Saturday, January 10, 2009

Michael Shayne: Private Detective


Michael Shayne: Private Detective is a breezy, convoluted B-movie mystery, the first in the series of seven low-budget features based around pulp novel private detective Michael Shayne. Lloyd Nolan plays the gumshoe in all the films, the kind of wisecracking, perennially unruffled noir hero who provided the template for many a later Bogart role. Nolan gets to do a lot of heavy lifting here, carrying the film through a complex, twisty plot in which the contours of the mystery remain unclear right up until the final scene, a typical detective story parlor scene in which Shayne has to explain the whole thing to his baffled audience. What keeps the film moving in spite of its indifferent plotting and sketchy characterization is the overall good humor of the whole thing. Shayne is too much of a smooth operator to ever get too bothered by anything, even when he's accused of murder (multiple different times), gets shot at and knocked out by a shadowy thug, or has to go on the run from the cops. The stakes are obviously high, but Shayne is always ready with a side-of-the-mouth quip or a casual dismissal, playing fast and loose with the law whenever it suits him.

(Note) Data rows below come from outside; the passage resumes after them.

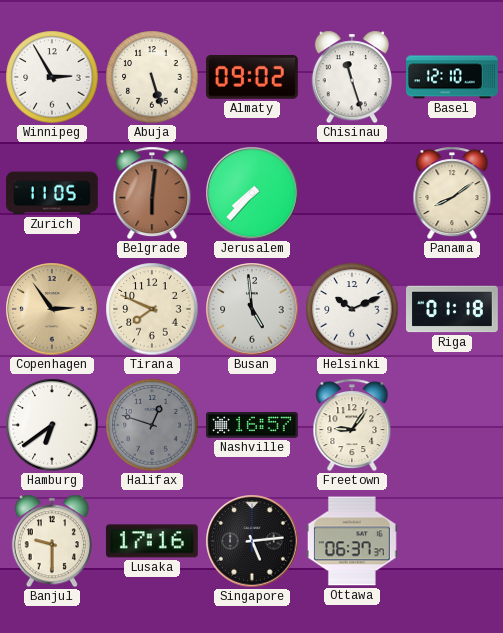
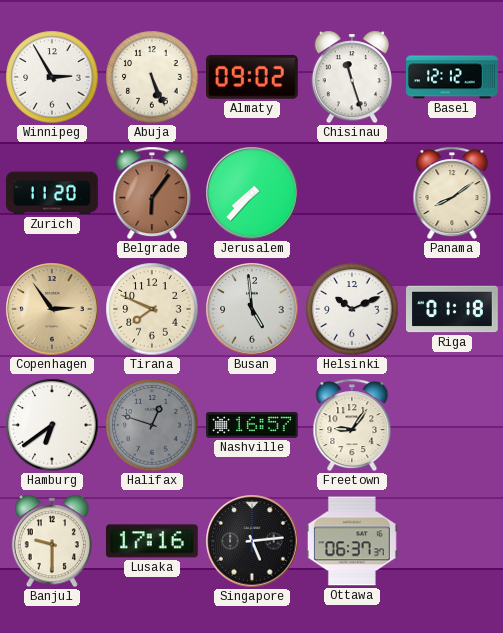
Abuja: 5:27 -> 5:26
Basel: 12:10 -> 12:12
Zurich: 11:05 -> 11:20
Belgrade: 6:01 -> 6:06
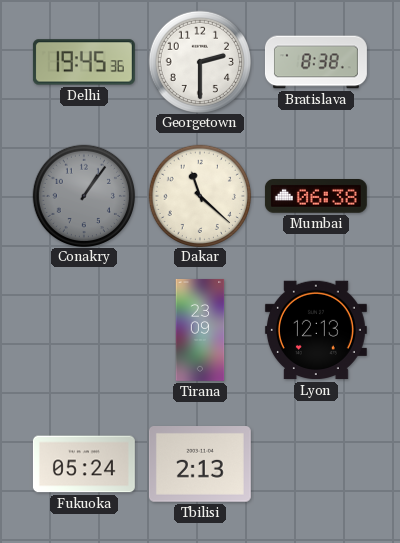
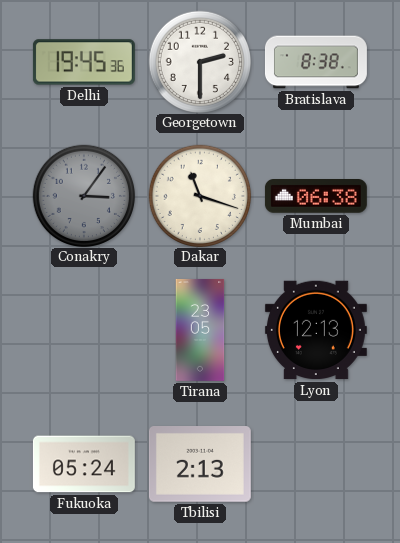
Conakry: 1:06 -> 3:06
Dakar: 11:22 -> 11:18
Tirana: 23:09 -> 23:05
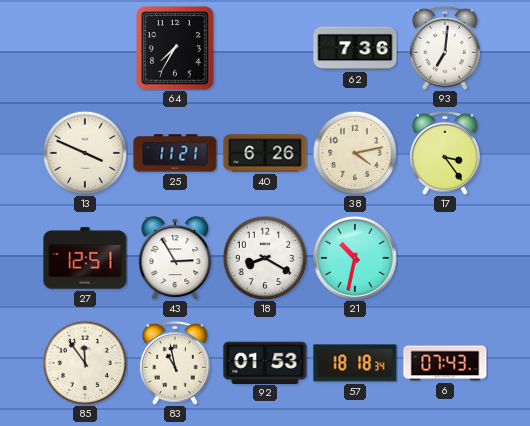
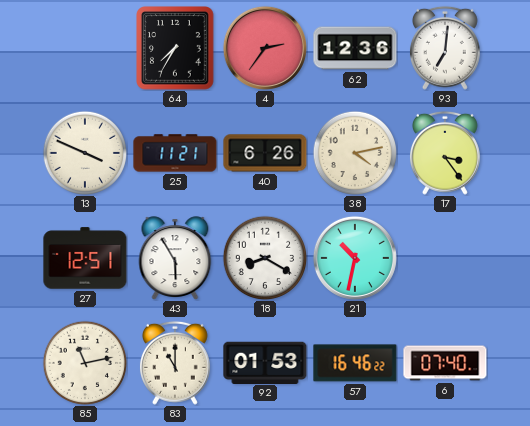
4: none -> 2:36
62: 7:36 -> 12:36
43: 2:55 -> 5:55
85: 11:54 -> 11:13
83: 10:58 -> 11:00
57: 18:18 -> 16:46
6: 07:43 -> 07:40
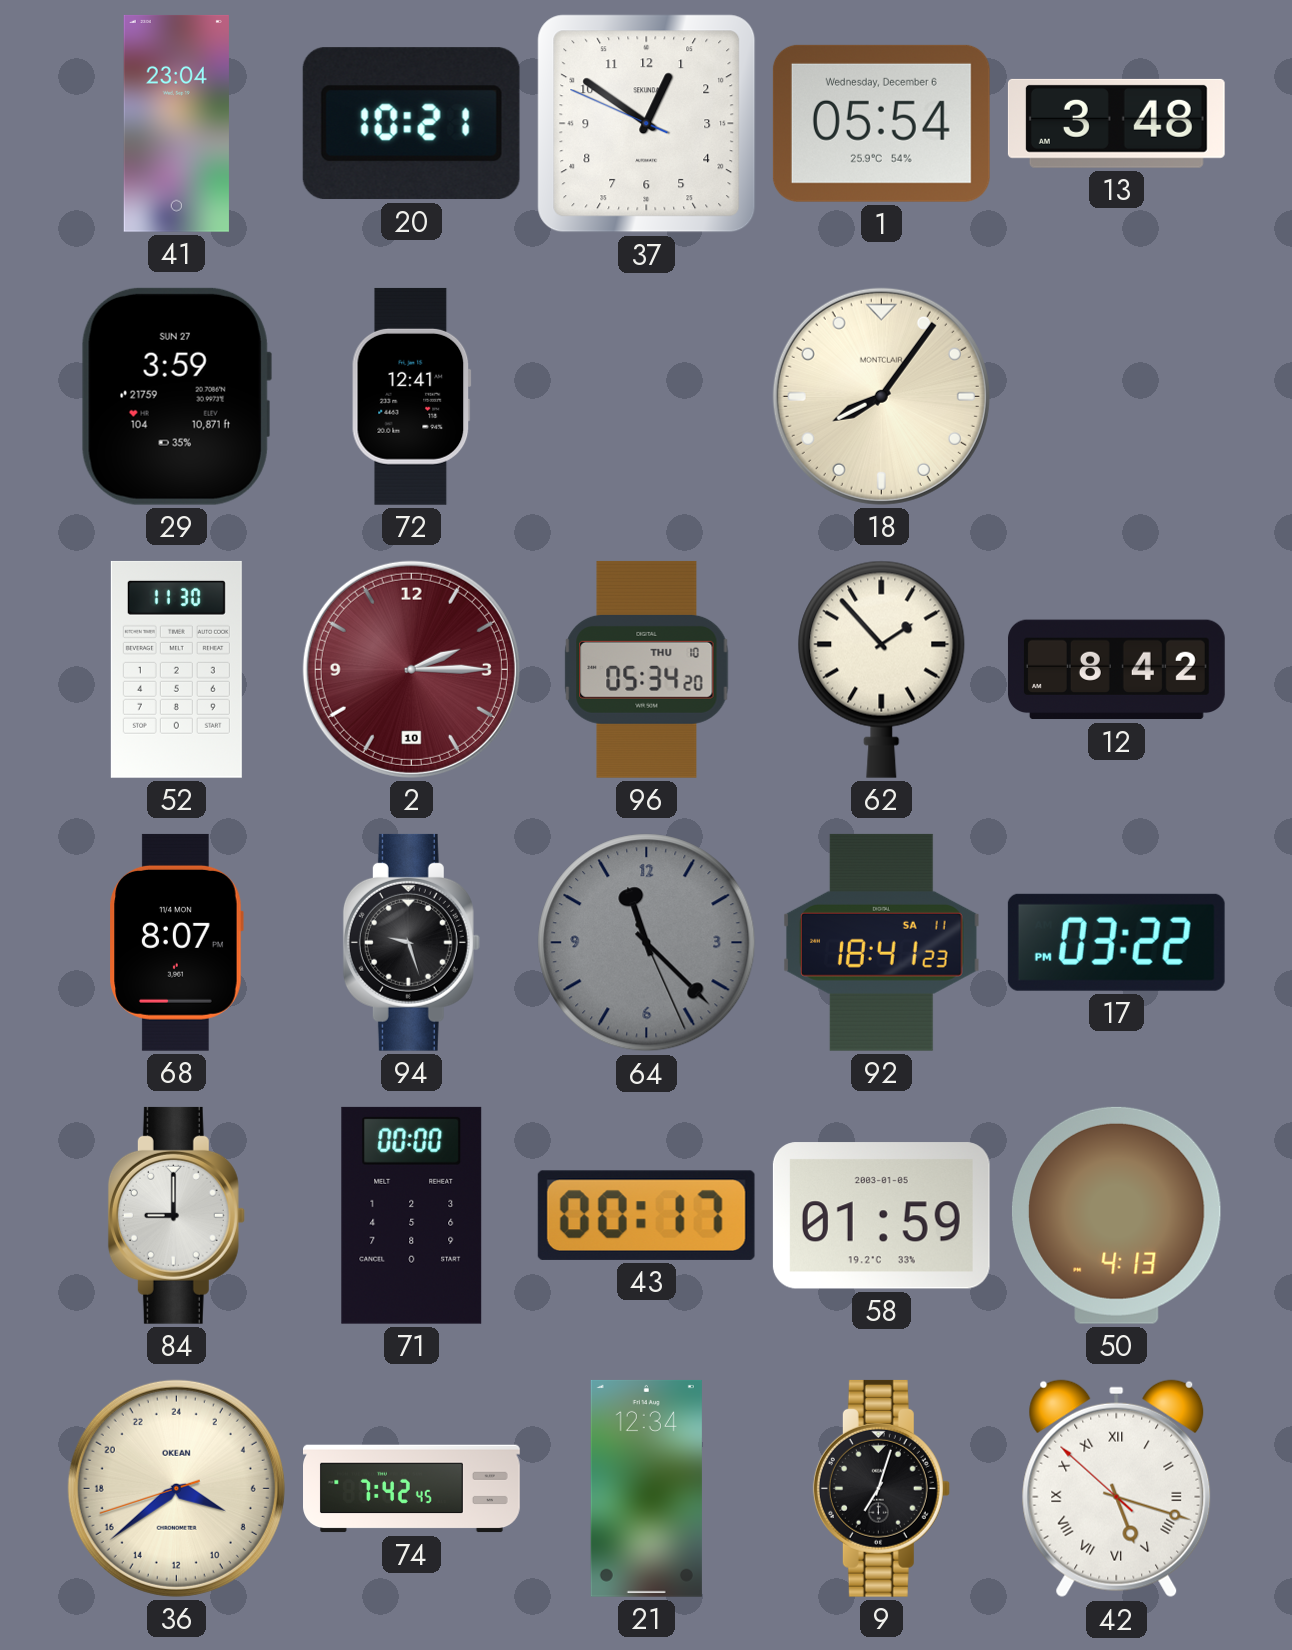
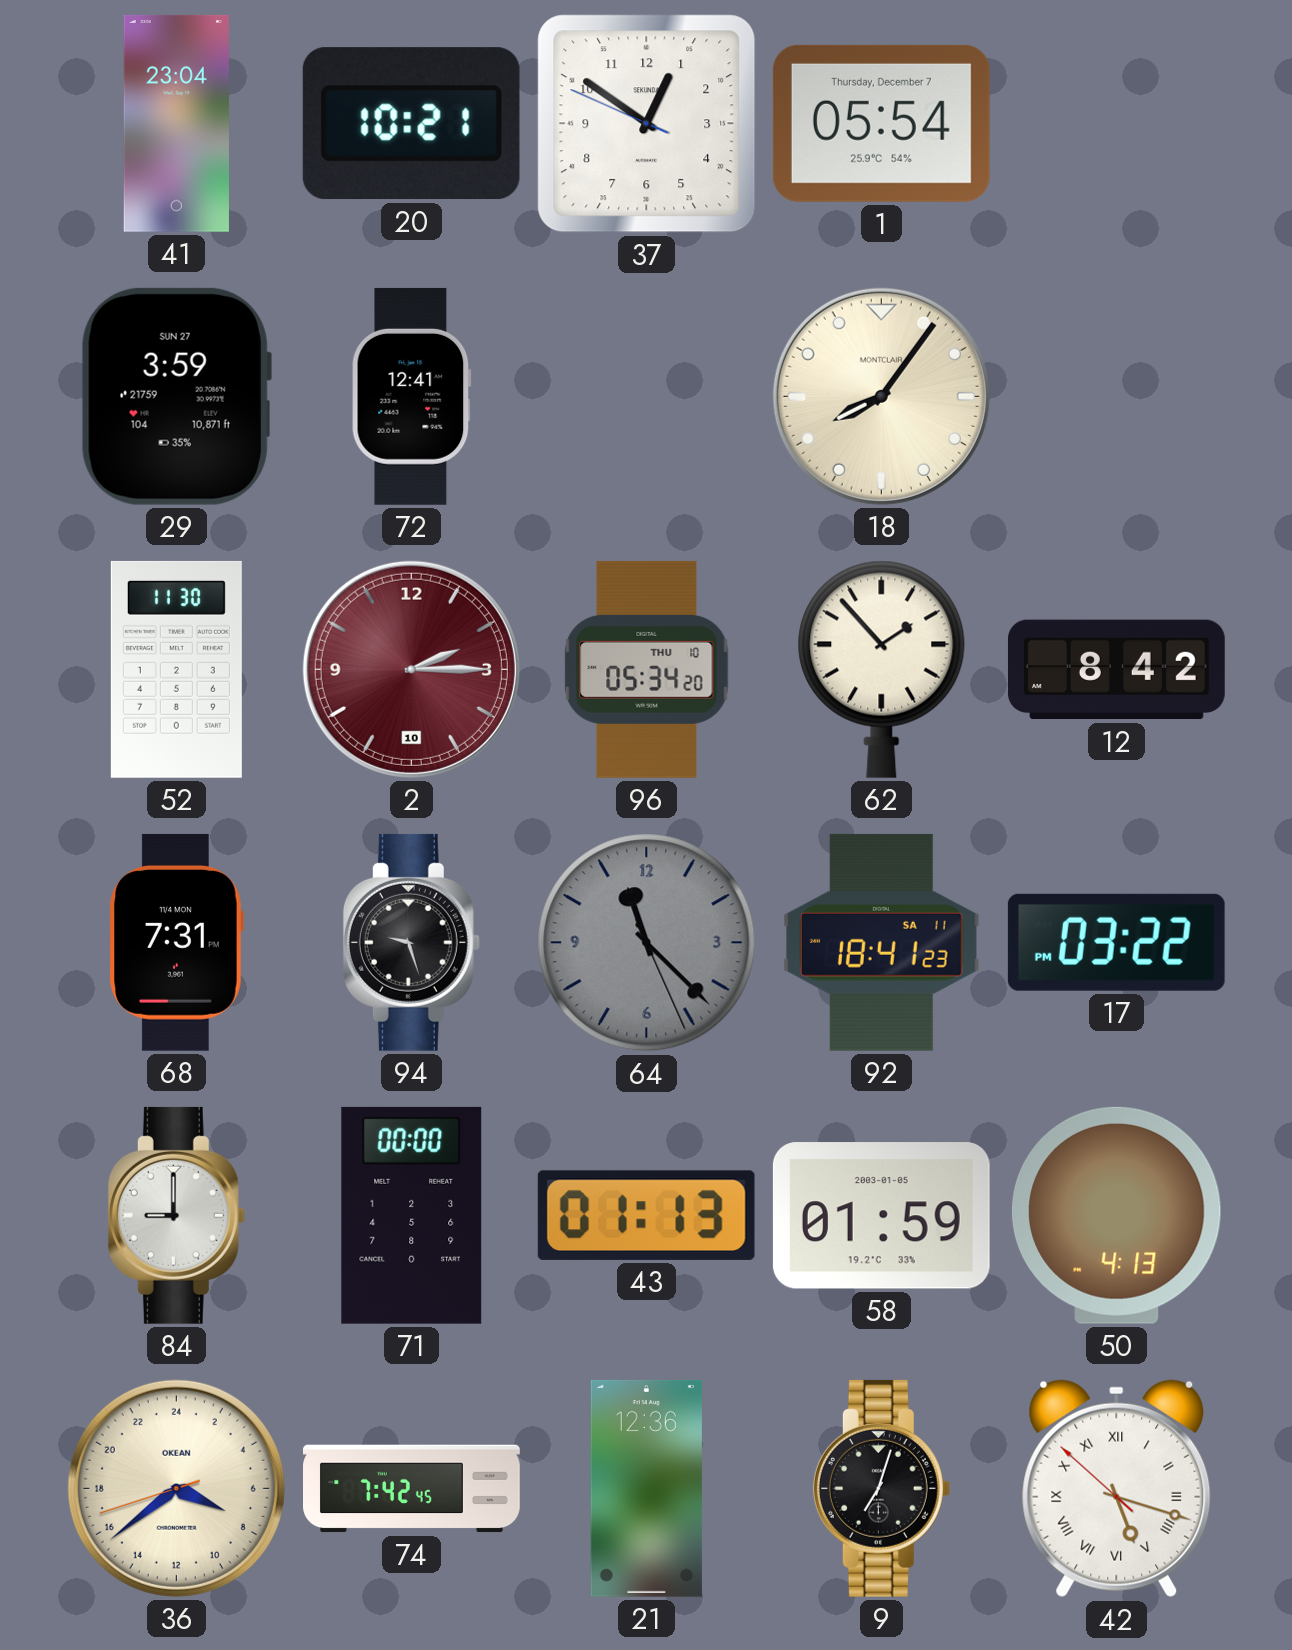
1 date: Wednesday, December 6 -> Thursday, December 7
13: 3:48 -> none
68: 8:07 -> 7:31
43: 00:17 -> 01:13
21: 12:34 -> 12:36
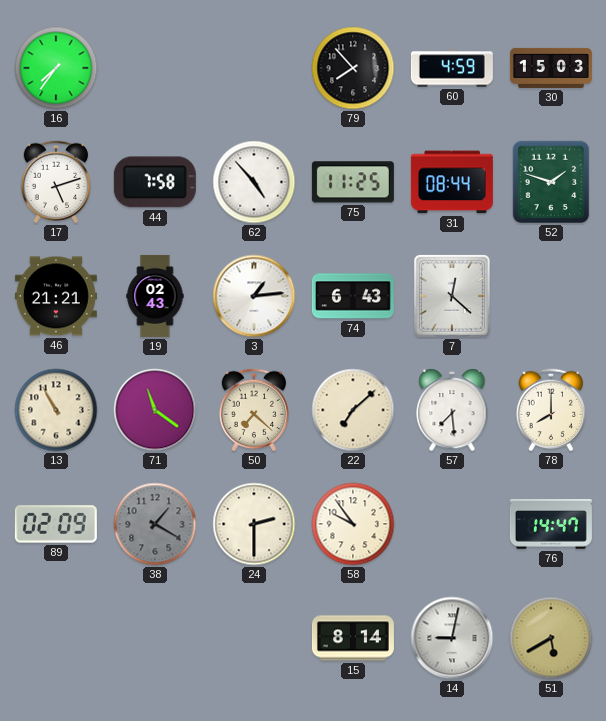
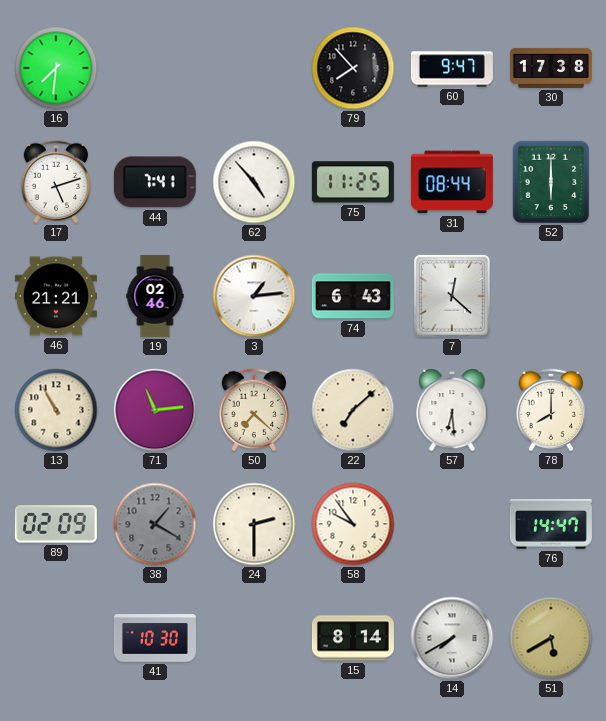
16: 7:36 -> 7:31
60: 4:59 -> 9:47
30: 15:03 -> 17:38
44: 7:58 -> 7:41
52: 1:48 -> 6:00
19: 02:43 -> 02:46
71: 11:21 -> 11:14
57: 7:29 -> 6:29
41: none -> 10:30
14: 9:02 -> 7:40
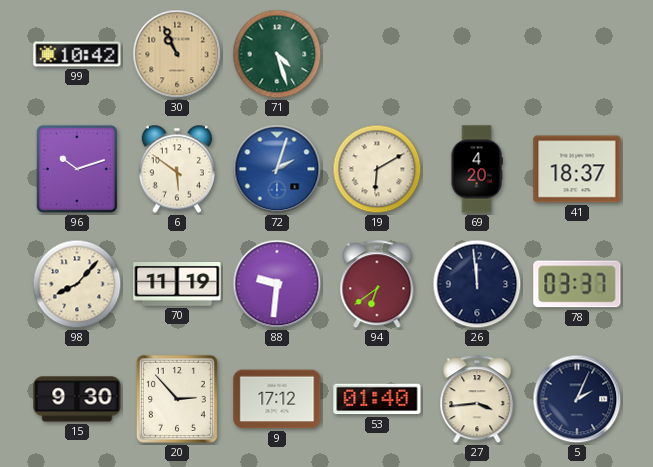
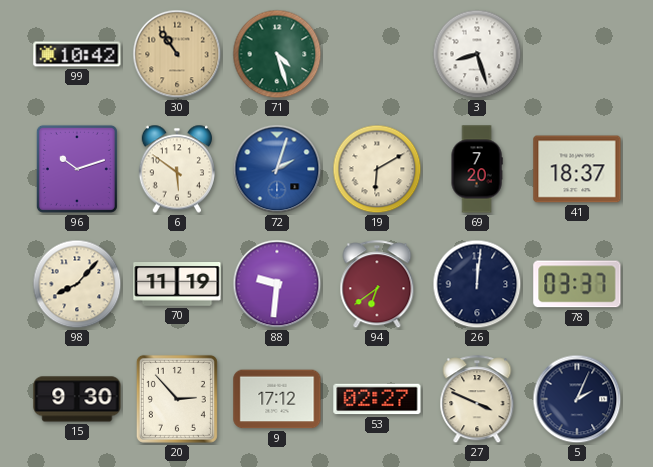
30: 10:56 -> 10:54
3: none -> 8:27
69: 4:20 -> 7:20
26: 11:59 -> 12:01
53: 01:40 -> 02:27
27: 3:44 -> 3:49
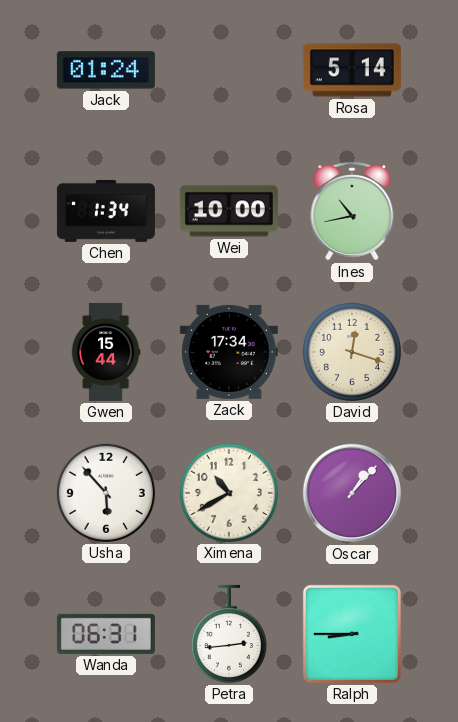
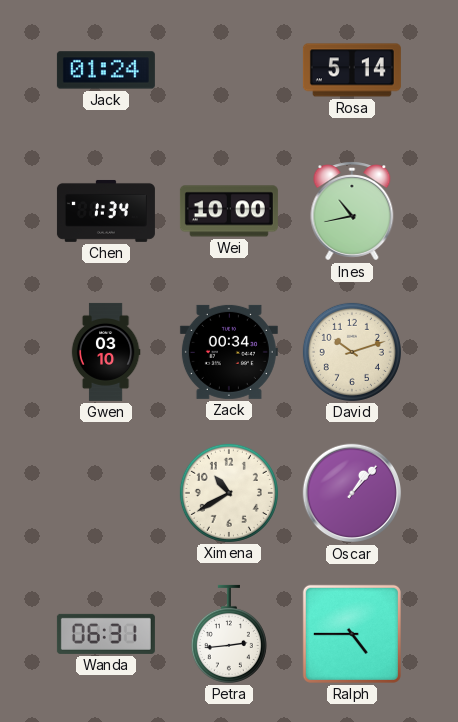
Gwen: 15:44 -> 03:10
Zack: 17:34 -> 00:34
David: 12:18 -> 10:12
Usha: 5:53 -> none
Ralph: 8:45 -> 4:45
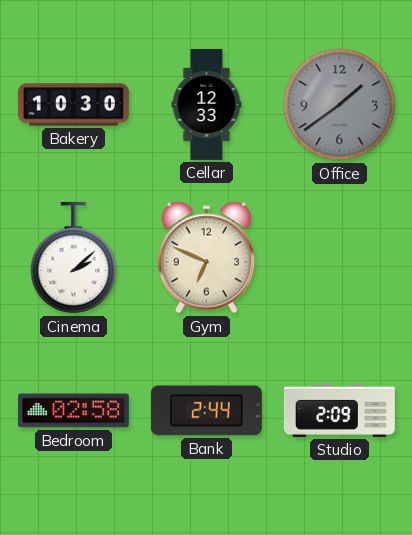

In this first installment in the series, Shayne gets sucked into an increasingly convoluted mystery when he's hired by his friend, a racetrack official, to watch over his wild, gambling-addicted daughter Phyllis (fresh-faced Marjorie Weaver, who has a hard time selling her supposedly out-of-control femme). Phyllis turns out to be more of a handful than Shayne had expected, especially when his attempt to teach her a lesson backfires and he winds up with a corpse on his hands and an obvious frame-up job pointing in his direction. Shayne has to spend the rest of the film juggling the suspicious police chief Painter (Donald MacBride), crooked casino owner Benny Gordon (Douglass Dumbrille), and horse owner Elliott Thomas (Walter Abel), all while babysitting Phyllis, trying to clear his name, and catching the real killer in the process.


So the film is a standard genre piece in many ways, and B-movie director Eugene Forde (who also handled a few of the Charlie Chan serial pictures) does little to spice things up. His staging is competent but unobtrusive. A scene where Shayne hides from an attacker, watching his feet from underneath a sofa, is about as fancy as the camerawork gets. It's also sometimes haphazardly plotted; the same scene has the mysterious thug fire a shot at Shayne, causing the detective to duck, but then the attacker walks by the place where Shayne is hiding as though he doesn't know anyone is there. There's little concern for plausibility, and both Shayne and the police are totally cavalier about the processes of investigation. Shayne switches gun barrels between guns, forges suicide notes, and, when it seems like he's going to get a murder pinned on him, simply throws his gun into the woods and retrieves it later. The cops are equally careless with procedure: they pick up so many objects and potential pieces of evidence, running their hands even over guns that could be murder weapons, that it's frankly hilarious whenever they talk about doing fingerprint analysis of anything.

The film treats the police as a bunch of bumbling buffoons, and the rivalry between Shayne and Painter frequently has the feel of the sparring between Bugs Bunny and Elmer Fudd, with the quick-witted detective often getting the best of the police chief, who soon enough does literal double-takes when he realizes he's been had. The humor is broad but frequently funny, and Nolan's rapid-fire delivery and easy quipping saves the film from being just another below-average detective picture. As a mystery or a thriller, it's quite shoddy, but as a comedy it's surprisingly good, especially whenever Shayne crosses paths with Phyllis' mystery buff Aunt Olivia (Elizabeth Patterson), who seems positively excited that she's involved in a murder case that she can't solve "by looking in the back of the book." Olivia gets a lot of the best lines, like when she climaxes her grotesque description of a murder mystery's set-up (the victim was strangled with piano wire and then decapitated) by exclaiming, "he was dead!" Patterson's comic repartee with Nolan is the film's best asset, and the film gets a lot of mileage out of its charismatic star, banter-heavy script, and game supporting cast.